His victory was not as shocking and likely won’t have the impact of Christine O’Donnell’s 2010 GOP primary win over popular congressman and former governor U.S. Rep. Mike Castle in the race for U.S. Senate. O’Donnell lost to Democrat Chris Coons in that general election.

But Walker’s triumph was a definite surprise, to him as much as anybody.

Walker said he was driving home to Milford that night after the polls closed and resigned himself to his second electoral defeat — and the apparent end of his political aspirations.

“I said, ‘That’s it, I’m done,’ ” he recalled. “I’m going back to gardening tomorrow and going back to work.”

Then he got a call from a radio host.

“He said, ‘Scott, you know, you won.’ I was stunned while I was driving.”
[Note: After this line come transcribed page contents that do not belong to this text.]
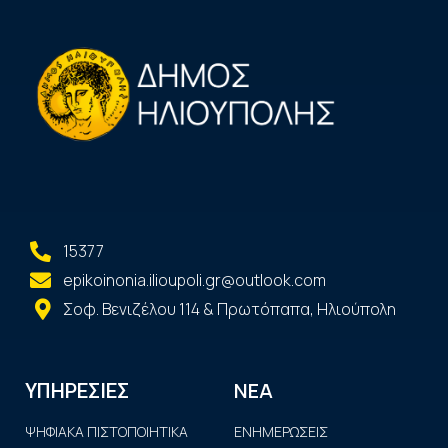
15377
epikoinonia.ilioupoli.gr@outlook.com
Σοφ. Βενιζέλου 114 & Πρωτόπαπα, Ηλιούπολη
ΝΕΑ
ΥΠΗΡΕΣΙΕΣ
ΨΗΦΙΑΚΑ ΠΙΣΤΟΠΟΙΗΤΙΚΑ
ΕΝΗΜΕΡΩΣΕΙΣ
His wife reached out, too.

“She kept texting me and said, ‘You are on the news. You’ve got a check mark next to your name,’ ” he said. “And that’s how it ended.”

GOP leader: ‘We were surprised’

So now Walker is a 2018 torchbearer for the Republicans, his name and race against Rochester just below Carper and his GOP foe Rob Arlett on the general election ballot for Nov. 6.

Walker faces first-time Democratic incumbent Lisa Blunt Rochester in the race for Congress. (WHYY file)

Party director Emily Taylor wouldn’t commit to supporting Walker’s candidacy in a state where Democrats have a 2-1 voter advantage.

“We were surprised, but that’s the way it happened,” Taylor said. “We’ll have to, since they were surprising results, decide what’s the best way to maximize the limited resources we have as a party.”

Walker, who is white, said he thinks he can win enough votes in predominantly black Wilmington to defeat Delaware’s first black member of Congress.

 

Walker’s critical comments on his Facebook page about this plus-sized model featured on a store poster has fueled calls that he is fat-shaming. (Facebook/Scott Walker)

His platform? A free-market economy and national defense through an anti-ballistic missile system.

Walker, who recently dropped 60 pounds, is also railing against obesity as a national health crisis.

That stance has led to strident criticism of him on social media in light of a Facebook video he posted that was critical of plus-sized model whose photo was on a store window.

“She is very very obese, and this is just a protest because women should not get the idea that it’s OK to be unhealthy,’’ he said in the video filmed in video.

Walker said he’s glad he posted the video. Amid cries that he is engaging in fat-shaming, Walker said he’s just trying to save the country trillions of dollars in medical costs.

And eventual doom.

“They should be ashamed they aren’t taking care of themselves,’’ he said. “If somebody doesn’t speak about that, we’re going down, and we’re going to be speaking Chinese in a few years — if we’re still alive.”